Algérie

Un intérim de fait et un pouvoir chancelant pour Bensalah



Le fait accompli. A compter de ce mercredi, la présidence de la République se retrouve avec un singulier locataire qui ne doit le prolongement de son statut de plus haut personnage de l'Etat qu'à la lecture «dans l'esprit» de la loi fondamentale faite par le Conseil constitutionnel.Une tournure qui vient ainsi remplir le vide dans la loi fondamentale du pays qu'a décidé de remplir à sa manière le Conseil constitutionnel, mais sans arriver à venir à bout du doute, pour le moins que l'on puisse dire, quant à la légalité de cette interprétation des textes de la Constitution. Interprétation que ne font d'ailleurs pas des constitutionnalistes avérés, ni les acteurs de la tourmentée scène politique et encore moins le commun des Algériens, tous pas du tout enclins à voir la reconduction du président de l'Etat par intérim qui avait pris le relais, le 9 avril dernier, dans le climat qu'il n'est même pas utile de rappeler, du Président «démissionné», Abdelaziz Bouteflika. C'est une issue qui vient couronner une succession de faits qui, quoi qu'en disent les parrains de la démarche, montre encore au grand jour combien la Constitution du pays est «fragile», en partie parce que le pouvoir qui l'avait fait adopter ne s'étant jamais mis dans la tête que le peuple sortirait un jour de façon aussi décidée et surtout avec toute la conviction requise qu'il était venu le temps de remettre en cause l'ordre établi et, par ricochet, étaler ainsi les failles de la première loi du pays.
Sans trop se soucier de ce qu'elle allait susciter comme réaction, le Conseil constitutionnel a donc donné sa bénédiction pour que Bensalah passe outre la mission d'organiser une élection présidentielle dans les quatre-vingt-dix jours de son mandat d'intérimaire ? projet dont on sait tous ce qu'il est advenu ? et ainsi prolonger un intérim avec comme mission : «convoquer de nouveau le corps électoral et parachever le processus électoral jusqu'à l'élection du président de la République et la prestation du serment constitutionnel», écrivait le Conseil constitutionnel après l'annulation de la présidentielle prévue le 4 juillet.
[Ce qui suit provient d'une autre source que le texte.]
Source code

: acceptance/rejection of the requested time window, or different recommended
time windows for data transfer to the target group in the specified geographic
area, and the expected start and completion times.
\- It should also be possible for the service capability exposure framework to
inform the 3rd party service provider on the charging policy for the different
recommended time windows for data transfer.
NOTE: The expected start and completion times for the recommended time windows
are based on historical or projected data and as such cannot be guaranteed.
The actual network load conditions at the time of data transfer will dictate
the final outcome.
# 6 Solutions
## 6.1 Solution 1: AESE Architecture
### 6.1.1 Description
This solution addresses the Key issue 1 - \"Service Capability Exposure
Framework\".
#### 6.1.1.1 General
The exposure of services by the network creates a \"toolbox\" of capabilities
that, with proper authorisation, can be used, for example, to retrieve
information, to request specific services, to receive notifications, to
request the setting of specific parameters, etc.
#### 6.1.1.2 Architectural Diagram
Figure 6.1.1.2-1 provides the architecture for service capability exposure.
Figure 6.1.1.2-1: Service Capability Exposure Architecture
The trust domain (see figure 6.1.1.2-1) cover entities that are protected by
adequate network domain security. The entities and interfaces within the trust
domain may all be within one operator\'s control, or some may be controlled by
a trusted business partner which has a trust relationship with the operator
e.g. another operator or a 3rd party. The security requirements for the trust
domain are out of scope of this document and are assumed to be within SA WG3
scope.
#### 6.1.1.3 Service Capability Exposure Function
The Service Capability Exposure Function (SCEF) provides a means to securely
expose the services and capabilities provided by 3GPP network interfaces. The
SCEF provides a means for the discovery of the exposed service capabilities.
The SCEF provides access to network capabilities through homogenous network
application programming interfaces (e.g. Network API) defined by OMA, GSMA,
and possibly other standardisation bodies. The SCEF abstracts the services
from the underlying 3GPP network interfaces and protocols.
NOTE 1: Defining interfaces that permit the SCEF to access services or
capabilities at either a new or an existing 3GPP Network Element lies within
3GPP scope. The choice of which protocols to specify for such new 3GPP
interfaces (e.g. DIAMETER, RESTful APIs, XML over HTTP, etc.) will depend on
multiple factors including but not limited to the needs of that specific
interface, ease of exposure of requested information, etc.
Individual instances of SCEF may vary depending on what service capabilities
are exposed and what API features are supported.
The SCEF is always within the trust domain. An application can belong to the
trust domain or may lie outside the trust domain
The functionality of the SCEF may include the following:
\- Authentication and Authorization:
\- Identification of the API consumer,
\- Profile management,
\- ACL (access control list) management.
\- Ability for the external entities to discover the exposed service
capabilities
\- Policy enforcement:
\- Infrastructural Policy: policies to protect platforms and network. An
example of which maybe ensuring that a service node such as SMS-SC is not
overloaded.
La motivation du Conseil constitutionnel pour justifier la reconduction de Bensalah, comme l'expliquait la spécialiste en droit constitutionnel Fatiha Benabbou il y a quelques semaines, est destinée vraisemblablement à éviter «la vacance de l'Etat» et faire en sorte, donc, d'assurer la «continuité de l'Etat». Ceci, en mettant en avant que dans le droit constitutionnel, on prend en compte ce que l'on appelle «un pouvoir de fait, appliqué dans des cas exceptionnels, comme cela s'est passé en 1992».
Une argumentation dont n'ont pas cure les millions d'Algériens qui continuent à battre le pavé chaque vendredi, autant que d'autres spécialistes de droit constitutionnel qui jugent, sans le moindre état d'âme, que Bensalah ne peut, à compter de ce mercredi 9 juillet, se considérer chef de l'Etat, lui qui est décrié si haut et si fort depuis bien avant son intronisation après que le chef d'état-major de l'armée préconisait l'application de l'article 102 contre le Président Abdelaziz Bouteflika.
Coup de force pour les uns, solution pour assurer la continuité au plus haut sommet de l'Etat, pour les autres. Deux avis qui s'entrechoquent et qui risquent d'alimenter encore plus la grande confusion qui règne dans la maison Algérie, suspendue entre ce que réclame la rue tous les vendredis et les réponses sous couvert de l'attachement à la Constitution de la part du chef d'état-major de l'ANP. Mais, en tous les cas, personne ne peut nier la fragilité dans laquelle se retrouve le pouvoir chancelant et qui ne tient que par la grâce de l'autorité de l'armée qui ne cache plus son rôle d'acteur politique, pour ne pas dire du rôle de celui qui décide de tout.